## Problem requirements
Report how many lines in the records that follow have the word "pixels" in them, giving the number and nothing more.

[[ The input open ]]

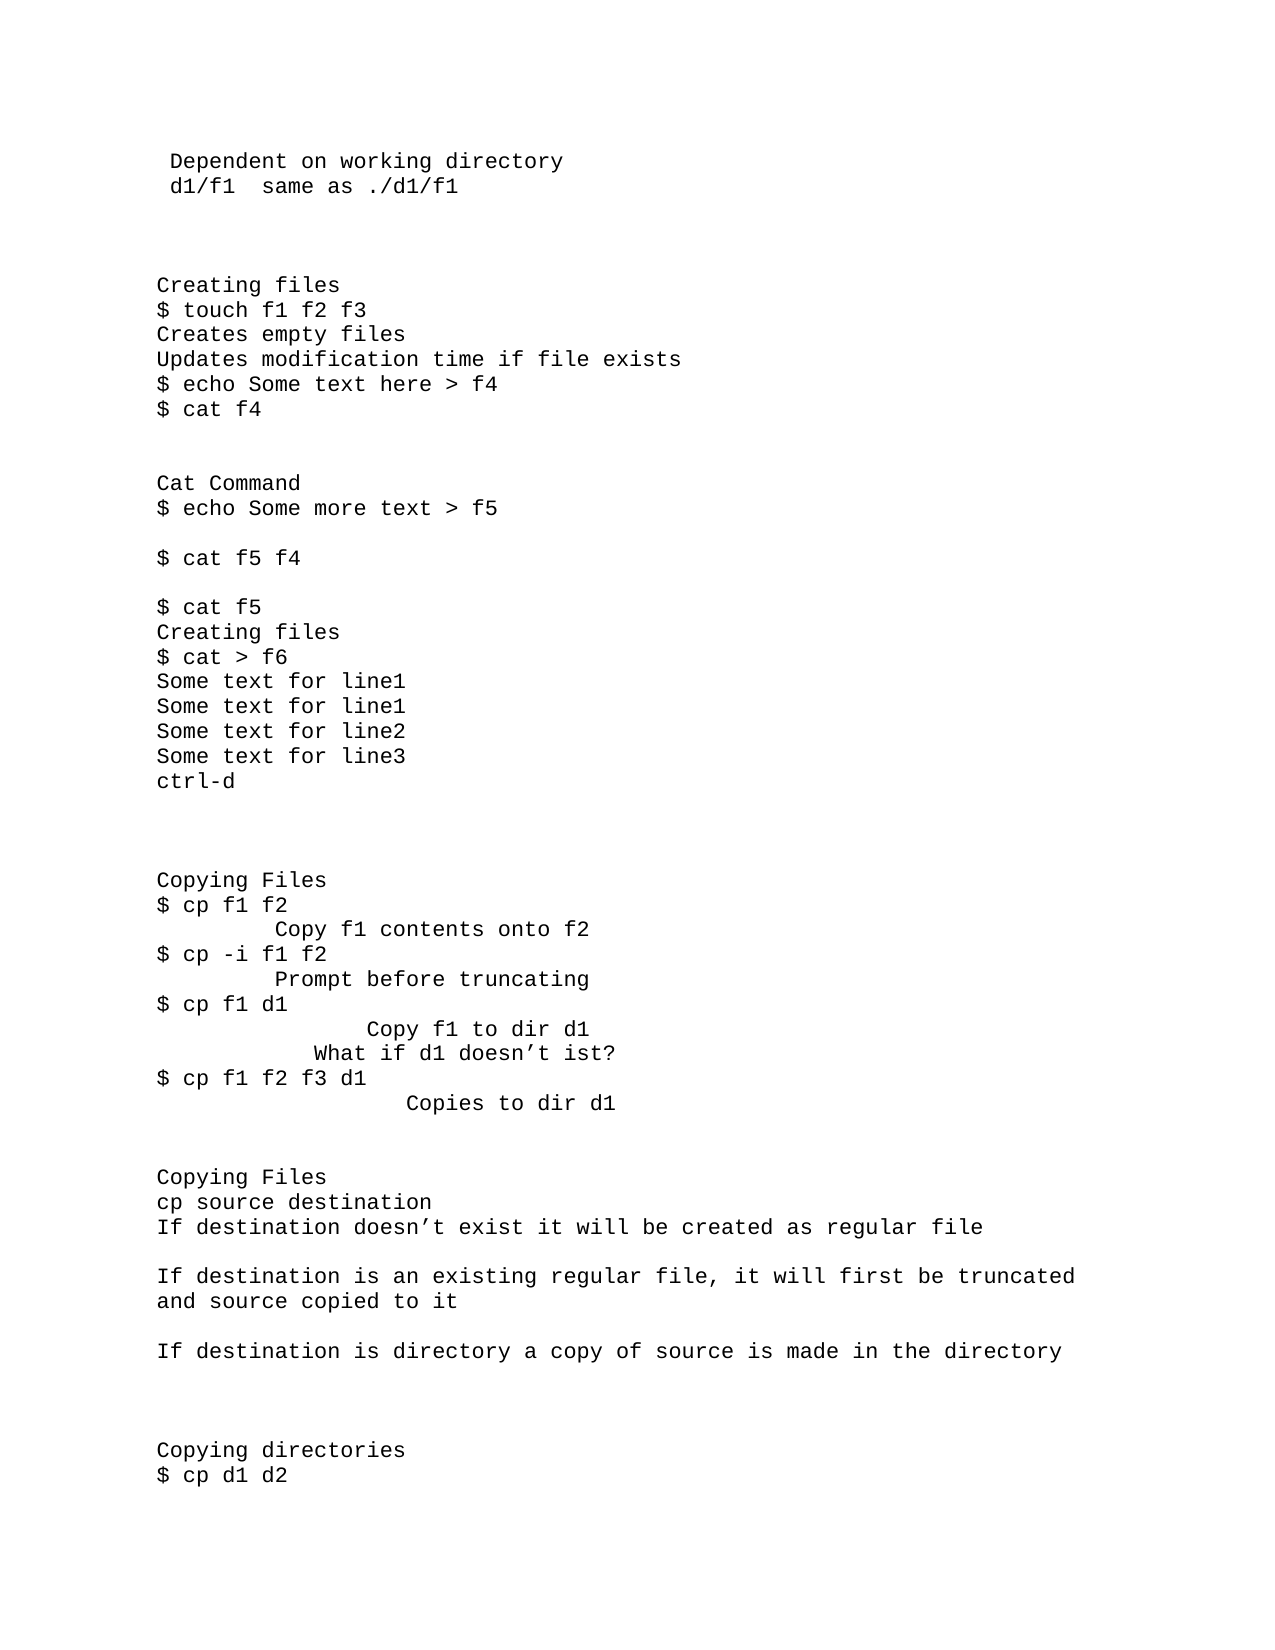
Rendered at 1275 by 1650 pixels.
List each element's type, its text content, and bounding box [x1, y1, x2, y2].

text $ cp f1 d1 [156, 993, 1118, 1018]
text $ cat f5 [156, 596, 1118, 621]
text Updates modification time if file exists [156, 348, 1118, 373]
text If destination doesn’t exist it will be created as regular file [156, 1216, 1118, 1241]
text $ cp d1 d2 [156, 1464, 1118, 1489]
text $ touch f1 f2 f3 [156, 299, 1118, 323]
text $ cp f1 f2 f3 d1 [156, 1067, 1118, 1092]
text $ echo Some more text > f5 [156, 497, 1118, 522]
text Copy f1 contents onto f2 [156, 918, 1118, 943]
text Some text for line2 [156, 720, 1118, 745]
text d1/f1 same as ./d1/f1 [156, 175, 1118, 199]
text What if d1 doesn’t ist? [156, 1042, 1118, 1067]
text Cat Command [156, 472, 1118, 497]
text Some text for line3 [156, 745, 1118, 770]
text $ cp f1 f2 [156, 894, 1118, 918]
text Dependent on working directory [156, 150, 1118, 175]
text $ cp -i f1 f2 [156, 943, 1118, 968]
text Copying directories [156, 1439, 1118, 1464]
text Creating files [156, 274, 1118, 299]
text cp source destination [156, 1191, 1118, 1216]
text Prompt before truncating [156, 968, 1118, 993]
text Some text for line1 [156, 671, 1118, 695]
text Copying Files [156, 869, 1118, 894]
text Copy f1 to dir d1 [156, 1018, 1118, 1042]
text If destination is directory a copy of source is made in the directory [156, 1340, 1118, 1365]
text Some text for line1 [156, 695, 1118, 720]
text Creating files [156, 621, 1118, 646]
text $ cat > f6 [156, 646, 1118, 671]
text Creates empty files [156, 323, 1118, 348]
text $ cat f4 [156, 398, 1118, 423]
text $ cat f5 f4 [156, 547, 1118, 571]
text $ echo Some text here > f4 [156, 373, 1118, 398]
text Copying Files [156, 1166, 1118, 1191]
text If destination is an existing regular file, it will first be truncated and source copied to it [156, 1266, 1118, 1315]
text Copies to dir d1 [156, 1092, 1118, 1117]
text ctrl-d [156, 770, 1118, 794]
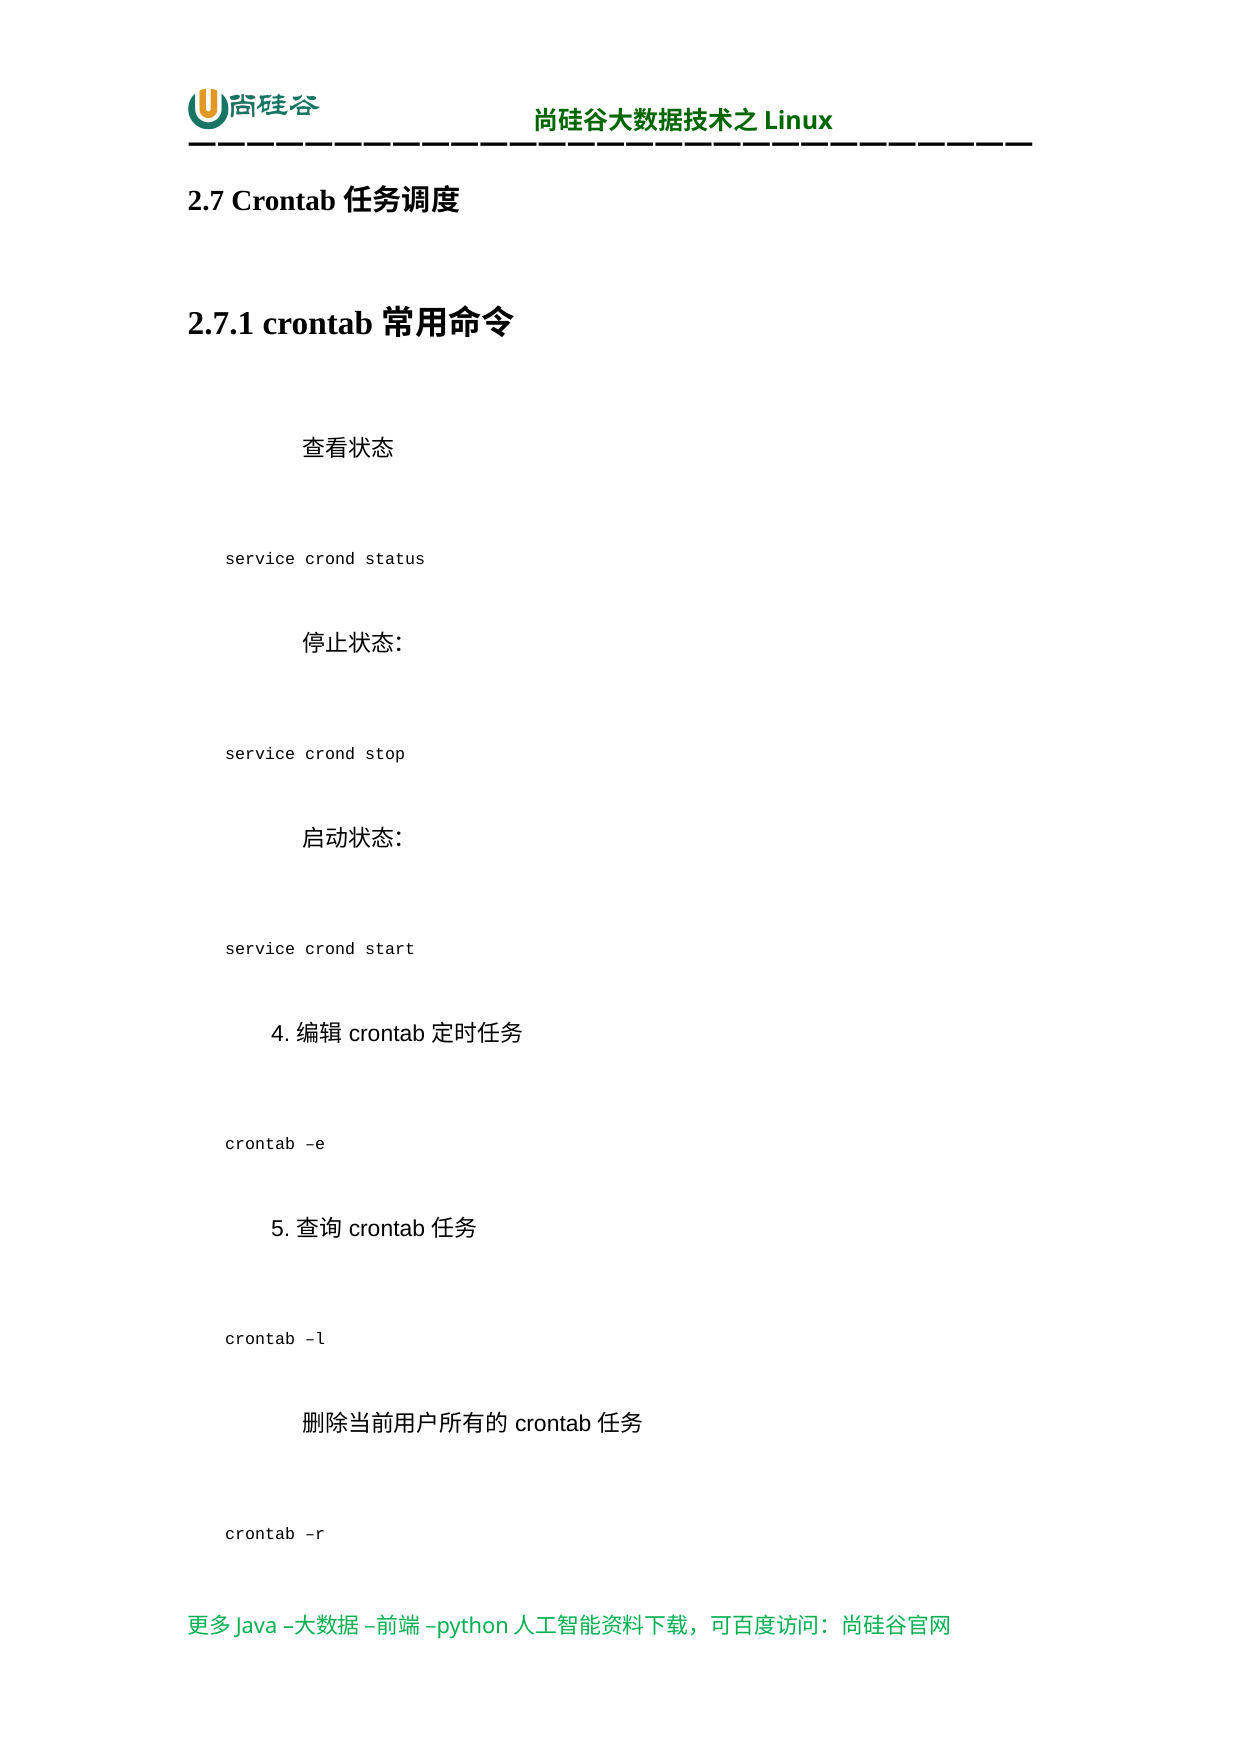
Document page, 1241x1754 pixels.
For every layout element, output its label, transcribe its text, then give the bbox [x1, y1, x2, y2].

[[ The input closed ]]

## Exercise result
2